***** Texto fuente

Fragmentos de la obra Conversaciones, integrada por entrevistas a Emil Cioran y publicada por Tusquets Editores. La traducción es de Carlos Manzano.
Conversación con J.L. Almira
Conversación con J.L. Almira
Fue durante la primera guerra. Tenía cinco años. Una tarde, de verano sin
duda, todo lo que me rodeaba perdió sentido, se vació, se inmovilizó: una
especie de angustia insoportable. Aunque entonces no pudiera formular lo que
ocurría, estaba dándome cuenta de la existencia del tiempo. Nunca he podido
olvidar aquella experiencia. Hablo del tedio esencial, que es una toma de
conciencia extraordinaria de la soledad del individuo. Me resulta un
sentimiento tan ligado a mi vida, que estoy seguro de que podría sentirlo hasta
en el paraíso. Evidentemente, si nos marca de manera tan profunda, es porque se
trata de la expresión capital de nosotros mismos. En estos momentos el hastío
tiene mala prensa; de alguien que se aburre suele decirse que está vacío, lo
cual no es cierto, pues ese vacío conlleva una explicación del mundo. Por eso
me ha interesado tanto el tedio monástico, la acedia, el hecho de que la
vida monástica esté presidida por la tentación, por el peligro del tedio. A los
monjes egipcios siempre se les describe asomados a la ventana, esperando no se
sabe qué. El tedio es la gran amenaza espiritual, una especie de tentación
diabólica».

**********

- Consigna A: Según la entrevista a Cioran, ¿qué edad tenía cuando vivió la experiencia que describe al principio?

***** Datos

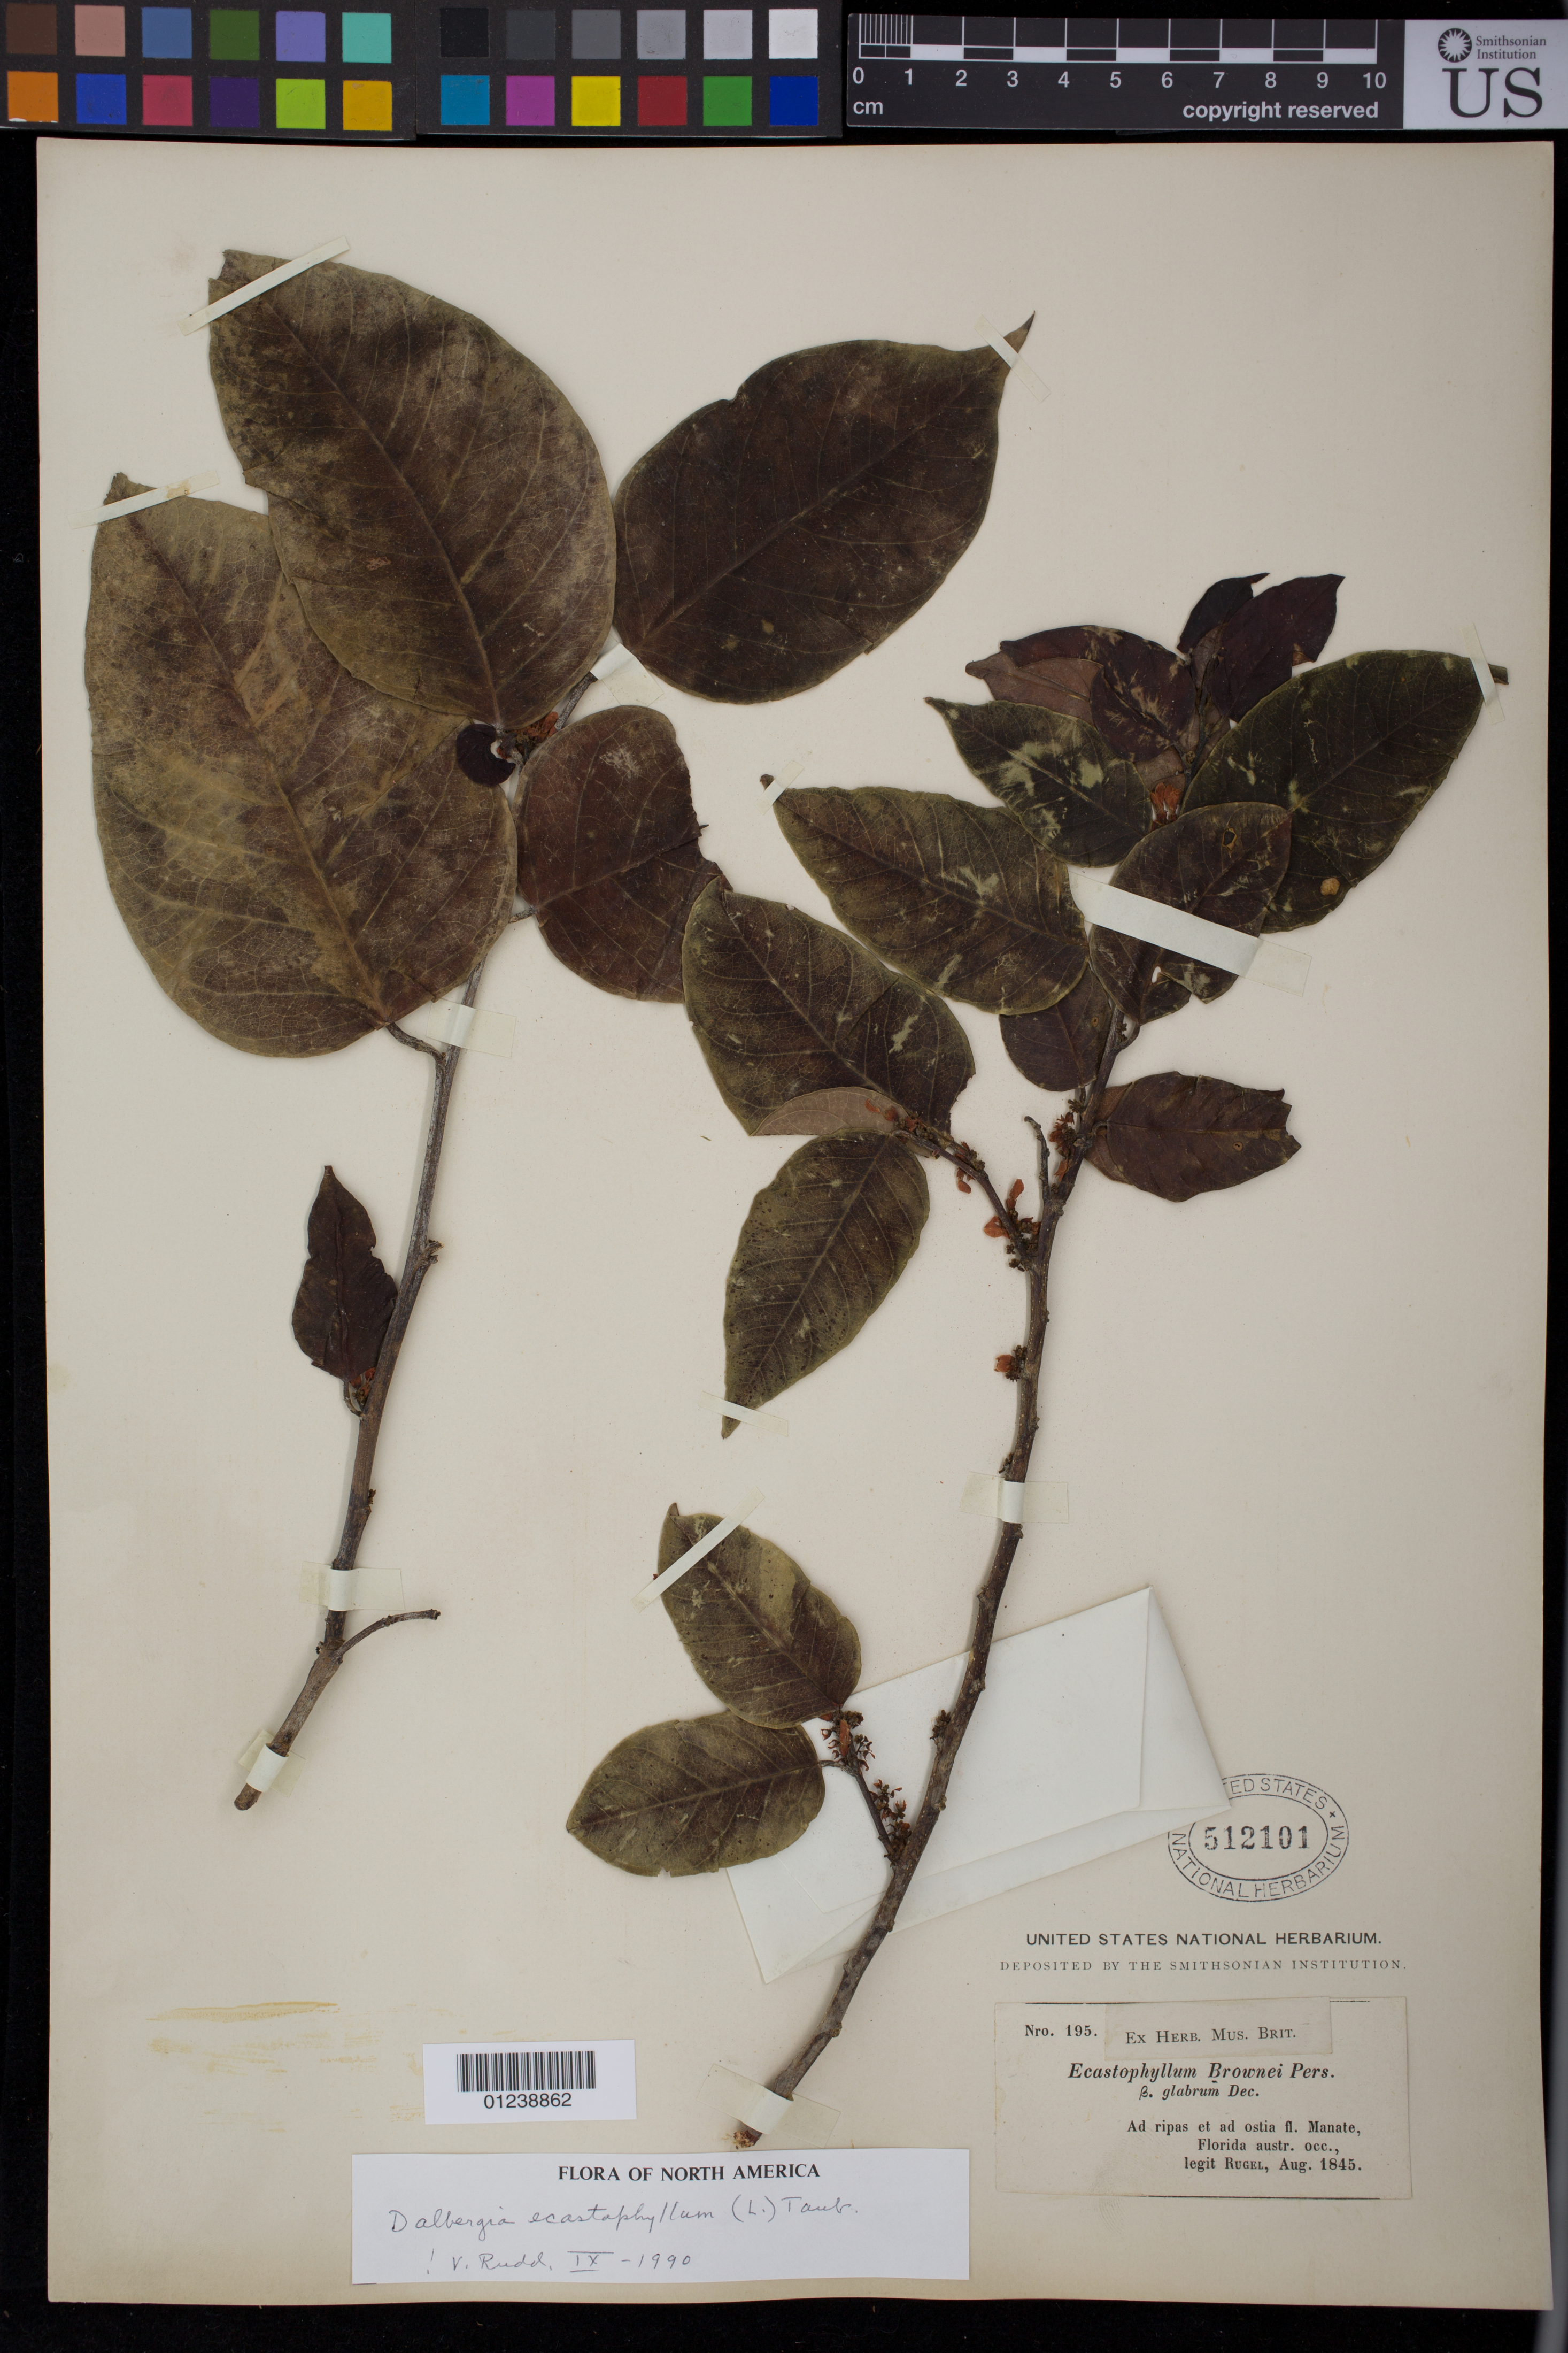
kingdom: Plantae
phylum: Tracheophyta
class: Magnoliopsida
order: Fabales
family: Fabaceae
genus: Dalbergia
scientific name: Dalbergia ecastaphyllum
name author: (L.) Taub.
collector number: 195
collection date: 1845-08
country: United States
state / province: Florida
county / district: Manatee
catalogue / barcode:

**********

- Consigna B: Copia de nuevo los registros, todo desde la línea que contiene "scientific name: Dalbergia ecastaphyllum" hasta el final de los registros, y renombra "collector number" como "field number" sin cambiar nada más.

- Resultado del ejercicio A: Cinco años.

- Resultado del ejercicio B:
scientific name: Dalbergia ecastaphyllum
name author: (L.) Taub.
field number: 195
collection date: 1845-08
country: United States
state / province: Florida
county / district: Manatee
catalogue / barcode:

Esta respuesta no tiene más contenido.